[[ Available data, beginning ]]
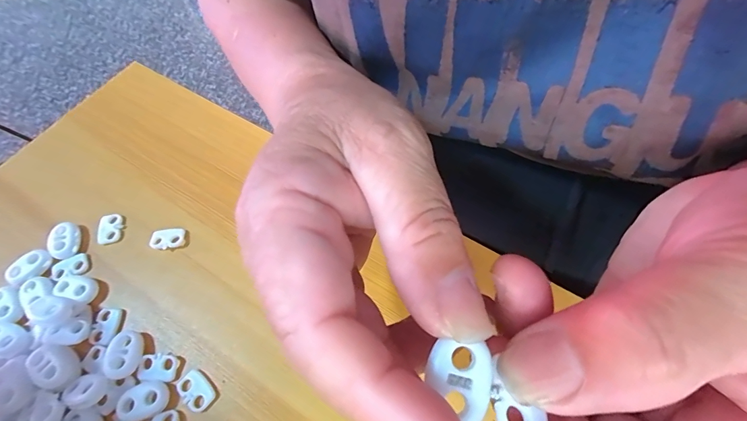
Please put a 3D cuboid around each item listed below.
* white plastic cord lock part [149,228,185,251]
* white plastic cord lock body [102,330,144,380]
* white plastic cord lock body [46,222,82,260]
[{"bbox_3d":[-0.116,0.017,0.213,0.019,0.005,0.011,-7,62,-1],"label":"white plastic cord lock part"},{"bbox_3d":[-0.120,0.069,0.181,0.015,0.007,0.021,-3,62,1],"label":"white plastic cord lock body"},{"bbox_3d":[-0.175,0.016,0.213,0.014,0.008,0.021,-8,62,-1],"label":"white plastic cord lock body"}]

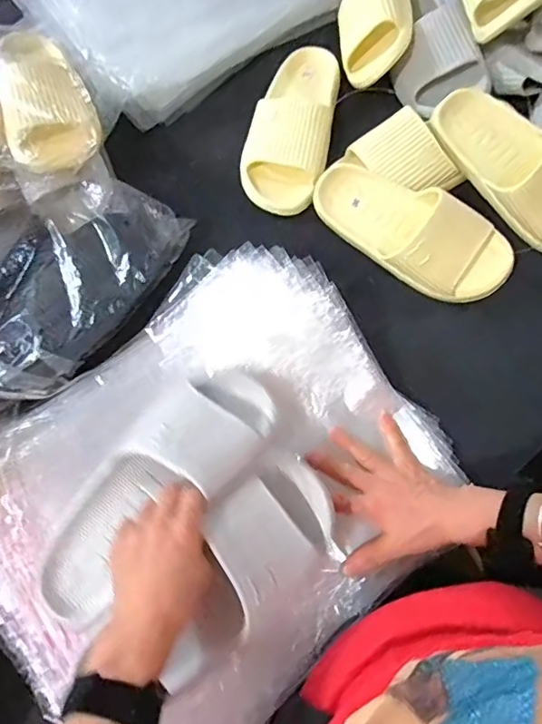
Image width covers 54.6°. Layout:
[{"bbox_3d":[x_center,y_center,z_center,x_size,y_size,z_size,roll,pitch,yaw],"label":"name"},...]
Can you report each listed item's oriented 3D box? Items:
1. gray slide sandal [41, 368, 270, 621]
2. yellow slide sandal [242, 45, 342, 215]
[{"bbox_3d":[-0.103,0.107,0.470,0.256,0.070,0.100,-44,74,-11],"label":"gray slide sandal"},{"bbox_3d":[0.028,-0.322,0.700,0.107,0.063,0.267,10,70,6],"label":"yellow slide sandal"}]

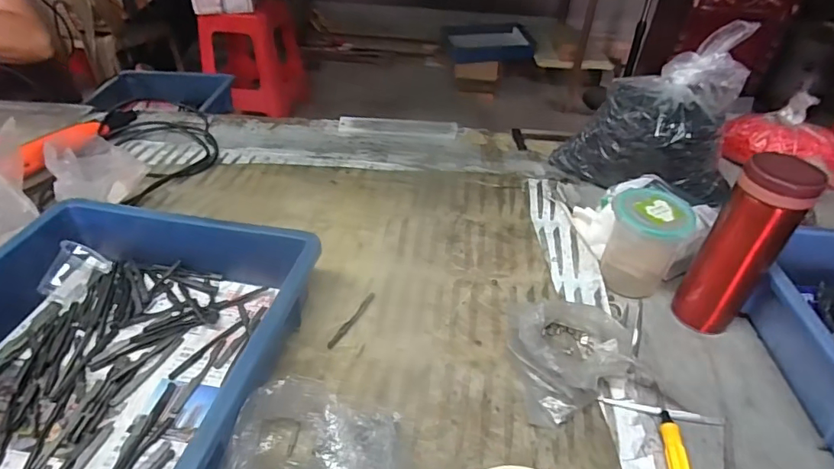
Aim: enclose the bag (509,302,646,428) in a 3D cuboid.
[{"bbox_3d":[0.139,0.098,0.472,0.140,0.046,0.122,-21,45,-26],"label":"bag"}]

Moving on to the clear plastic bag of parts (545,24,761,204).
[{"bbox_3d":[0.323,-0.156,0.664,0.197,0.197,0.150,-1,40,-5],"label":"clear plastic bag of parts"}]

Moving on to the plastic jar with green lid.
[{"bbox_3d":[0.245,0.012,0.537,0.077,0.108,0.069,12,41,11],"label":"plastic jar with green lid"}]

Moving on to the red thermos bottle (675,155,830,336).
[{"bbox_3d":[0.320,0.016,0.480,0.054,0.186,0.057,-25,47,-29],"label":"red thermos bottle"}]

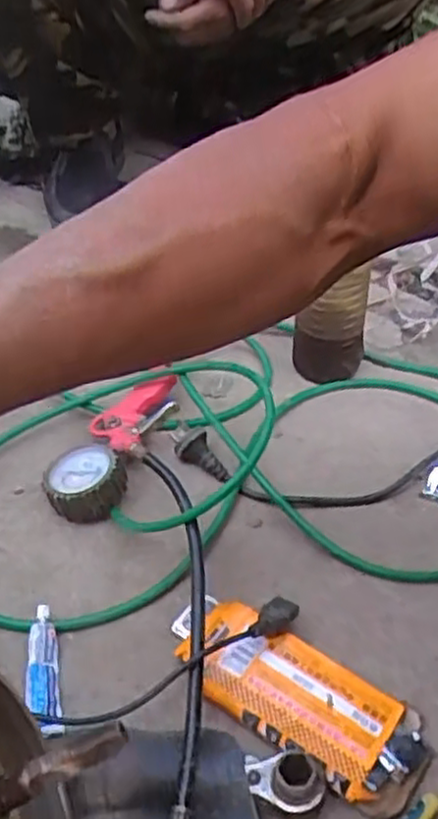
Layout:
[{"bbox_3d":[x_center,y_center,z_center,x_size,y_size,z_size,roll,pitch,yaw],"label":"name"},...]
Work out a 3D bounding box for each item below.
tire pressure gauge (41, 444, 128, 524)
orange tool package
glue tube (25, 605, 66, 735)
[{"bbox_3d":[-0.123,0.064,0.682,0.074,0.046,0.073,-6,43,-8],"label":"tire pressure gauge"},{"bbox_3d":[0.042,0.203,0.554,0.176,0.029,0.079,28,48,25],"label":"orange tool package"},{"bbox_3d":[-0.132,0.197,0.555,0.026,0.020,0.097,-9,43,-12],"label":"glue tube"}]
[[ Available data, end ]]
[[ Available data, beginning ]]
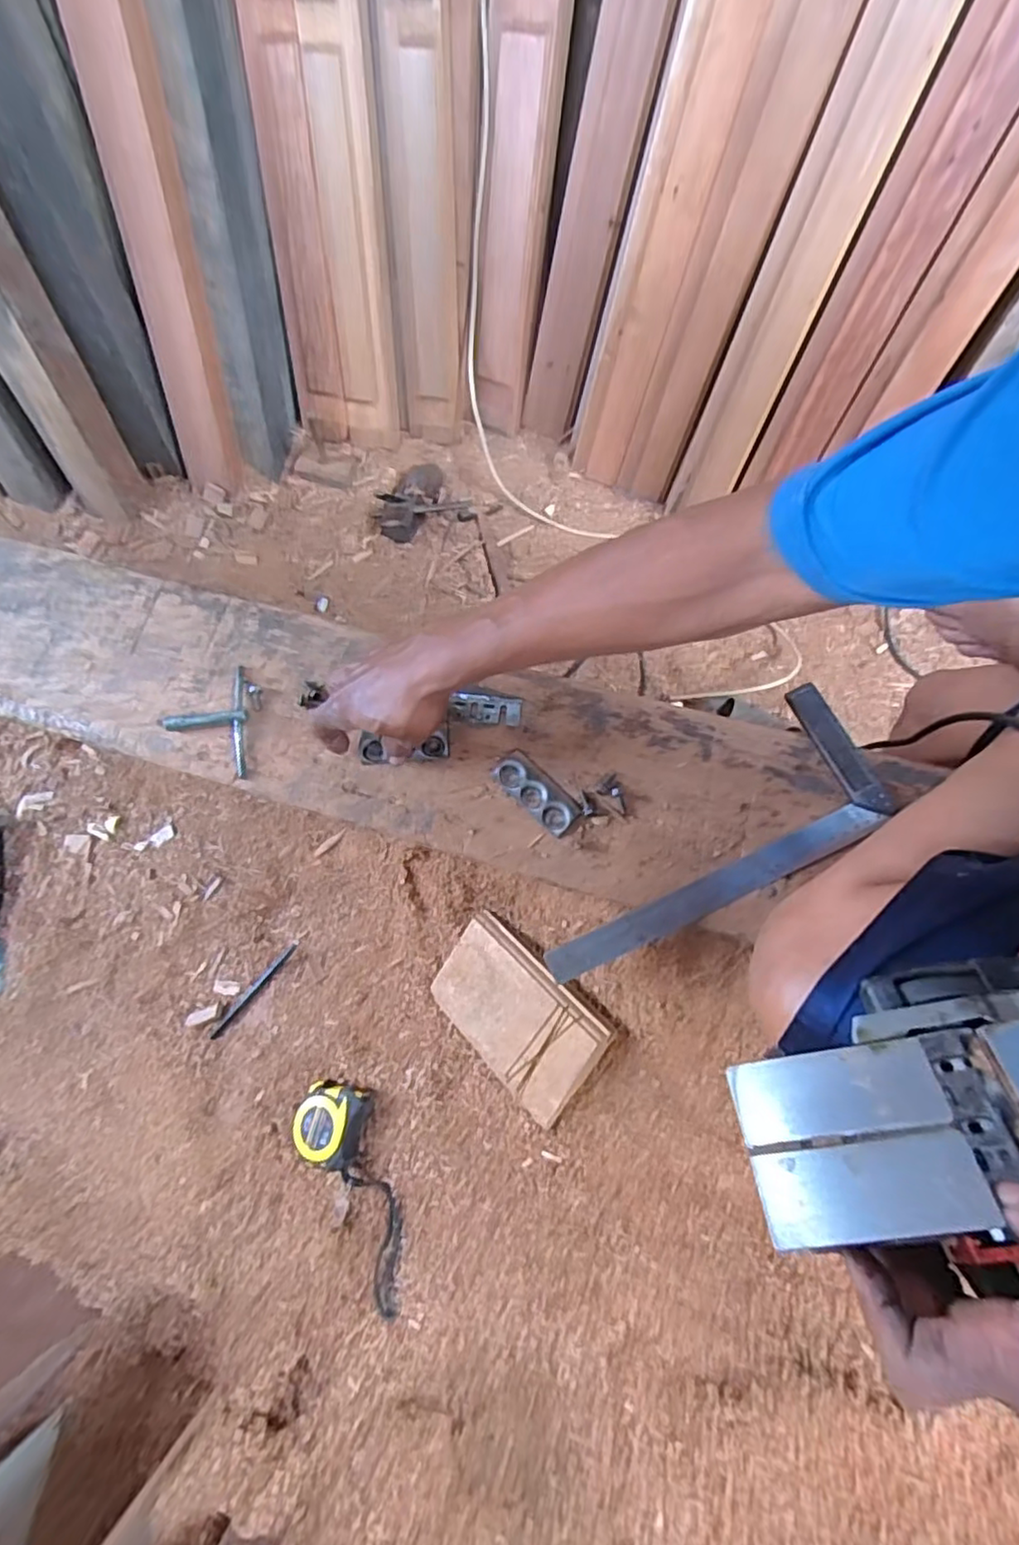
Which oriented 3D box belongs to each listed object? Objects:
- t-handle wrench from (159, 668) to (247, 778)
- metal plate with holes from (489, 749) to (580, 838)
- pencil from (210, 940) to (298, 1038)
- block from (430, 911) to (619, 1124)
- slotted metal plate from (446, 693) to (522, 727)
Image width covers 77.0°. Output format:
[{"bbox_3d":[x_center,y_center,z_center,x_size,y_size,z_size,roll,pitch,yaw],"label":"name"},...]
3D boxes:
[[ Available data, end ]]
[[ Available data, beginning ]]
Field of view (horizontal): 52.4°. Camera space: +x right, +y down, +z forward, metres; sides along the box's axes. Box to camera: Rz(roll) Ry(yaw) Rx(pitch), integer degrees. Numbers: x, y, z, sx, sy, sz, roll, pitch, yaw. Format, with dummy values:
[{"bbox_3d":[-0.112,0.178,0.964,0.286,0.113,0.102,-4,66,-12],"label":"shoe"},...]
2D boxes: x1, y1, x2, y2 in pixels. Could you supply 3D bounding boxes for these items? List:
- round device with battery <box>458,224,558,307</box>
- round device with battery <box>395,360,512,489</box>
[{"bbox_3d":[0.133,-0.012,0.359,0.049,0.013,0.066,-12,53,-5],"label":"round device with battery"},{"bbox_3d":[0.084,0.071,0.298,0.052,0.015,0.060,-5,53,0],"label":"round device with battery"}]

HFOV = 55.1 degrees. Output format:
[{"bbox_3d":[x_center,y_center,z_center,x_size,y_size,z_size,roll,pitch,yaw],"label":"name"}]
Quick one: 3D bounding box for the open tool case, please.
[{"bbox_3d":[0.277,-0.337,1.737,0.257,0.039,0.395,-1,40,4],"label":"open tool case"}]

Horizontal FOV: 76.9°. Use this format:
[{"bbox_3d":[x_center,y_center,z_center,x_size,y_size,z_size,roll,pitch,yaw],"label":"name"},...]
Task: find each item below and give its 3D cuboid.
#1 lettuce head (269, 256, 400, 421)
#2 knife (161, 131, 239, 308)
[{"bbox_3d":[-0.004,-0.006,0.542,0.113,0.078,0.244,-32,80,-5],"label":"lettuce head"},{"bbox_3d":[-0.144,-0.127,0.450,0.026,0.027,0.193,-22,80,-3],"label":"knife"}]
[[ Available data, end ]]
* [Task description]
In the listing above, locate the line containing "Horizontal FOV: 76.9°." and the line containing "#1 lettuce head (269, 256, 400, 421)". Extract those two lines and every line between them, exactly as written, and only those.

* [Answer for this exercise]
Horizontal FOV: 76.9°. Use this format:
[{"bbox_3d":[x_center,y_center,z_center,x_size,y_size,z_size,roll,pitch,yaw],"label":"name"},...]
Task: find each item below and give its 3D cuboid.
#1 lettuce head (269, 256, 400, 421)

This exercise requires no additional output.